= Page excerpt =
══════════

Because Caltrans owns the San Francisco-Bay Bridge, the project was considered under the Caltrans Transportation Art Program. The requirements for this program are defined in the Caltrans Project Development Procedures Manual, Chapter 29. The Transportation Art procedures are contained in Section 9, which begins on page 29-78. The primary requirements include:
- Sponsorship must a local public agency defines as a city, county, town, or tribe.
- The project must be publicly funded.
- Kinetic art is prohibited.
- Public input must be solicited.
- The local public agency must issue a resolution approving the project.
None of these requirements were met for the project. Mr. Davis is the sponsor of the project, as a private individual through his non-profit, Illuminate. The project was privately funded, not publicly. The art project consists of simulate motion, which is strictly prohibited. The public was not provided an opportunity to provide input. No local public agency approved the project.
On August 15, 2023, BATA filed a California Environmental Quality Act (CEQA) Notice of Exemption (NOE), claiming that the project did not require CEQA analysis. However, an NOE can only be legally filed after project approval, which has never occurred.

══════════

= Material provided =
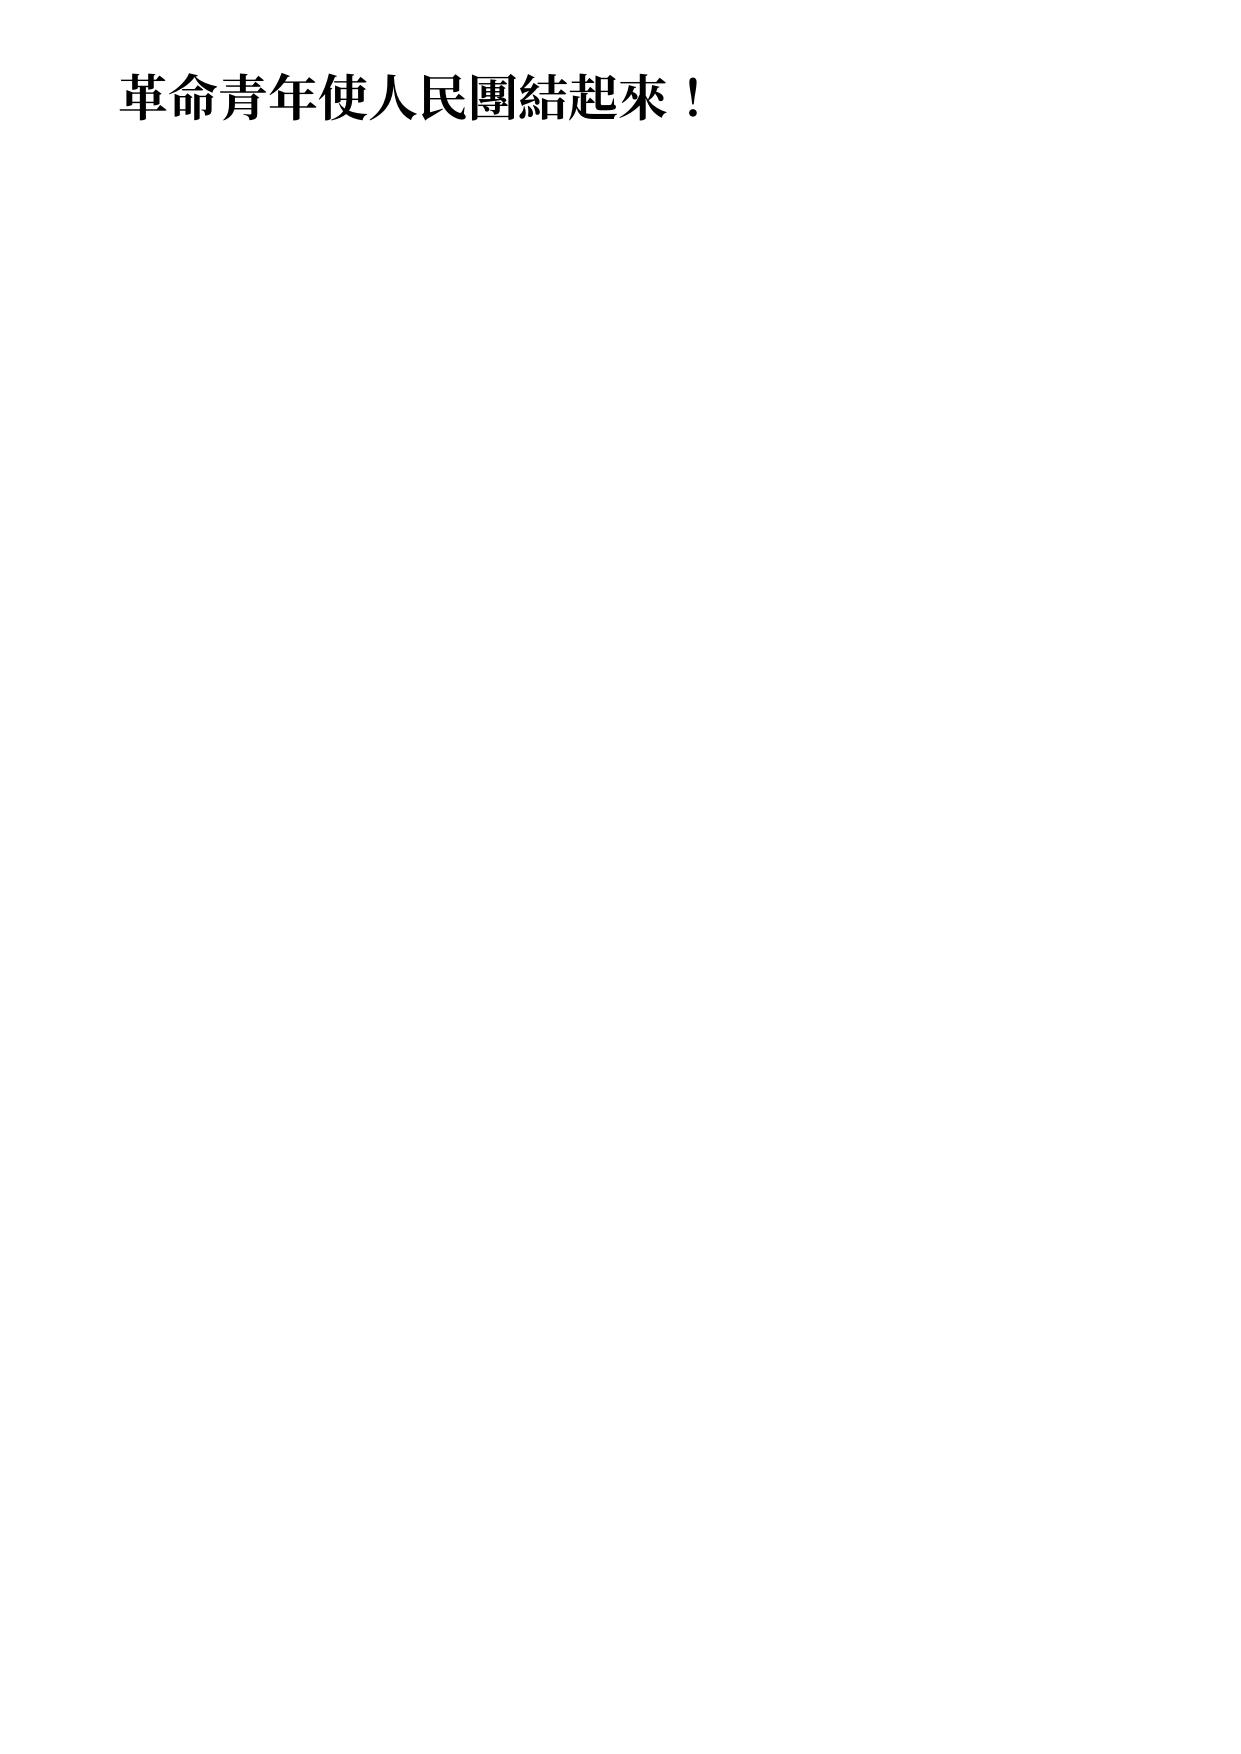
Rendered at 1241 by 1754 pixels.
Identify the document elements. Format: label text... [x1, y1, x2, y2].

══════════

= Tasks to complete =
1) In the passage on the Bay Bridge art project's requirements, rewrite the part from "Because Caltrans owns" to "approving the project.", substituting "local government body" for "local public agency".
2) Extend the passage about the Bay Bridge art project, starting after its last sentence.

= Written answers =
1)
Because Caltrans owns the San Francisco-Bay Bridge, the project was considered under the Caltrans Transportation Art Program. The requirements for this program are defined in the Caltrans Project Development Procedures Manual, Chapter 29. The Transportation Art procedures are contained in Section 9, which begins on page 29-78. The primary requirements include:
- Sponsorship must a local government body defines as a city, county, town, or tribe.
- The project must be publicly funded.
- Kinetic art is prohibited.
- Public input must be solicited.
- The local government body must issue a resolution approving the project.

2)
On September 13, 2024, BATA applied for an encroachment permit with Caltrans for the project. BATA stated that no public agency was involved in approving the project, directly contradicting the August 15, 2023 NOE filing by BATA.
At the July 9, 2025 BATA Oversight Committee meeting, when the Committee asked about the issues with the Bay Lights 360 project, a BATA lawyer told the Committee they shouldn’t talk about the project in public due to litigation. This advice was legal malfeasance and blocked the Committee from investigating.
Because of these permitting irregularities, Soft Lights Foundation President Mark Baker filed multiple Pro Se lawsuits as an individual taxpayer. The lawsuits are document on Mr. Baker’s personal website.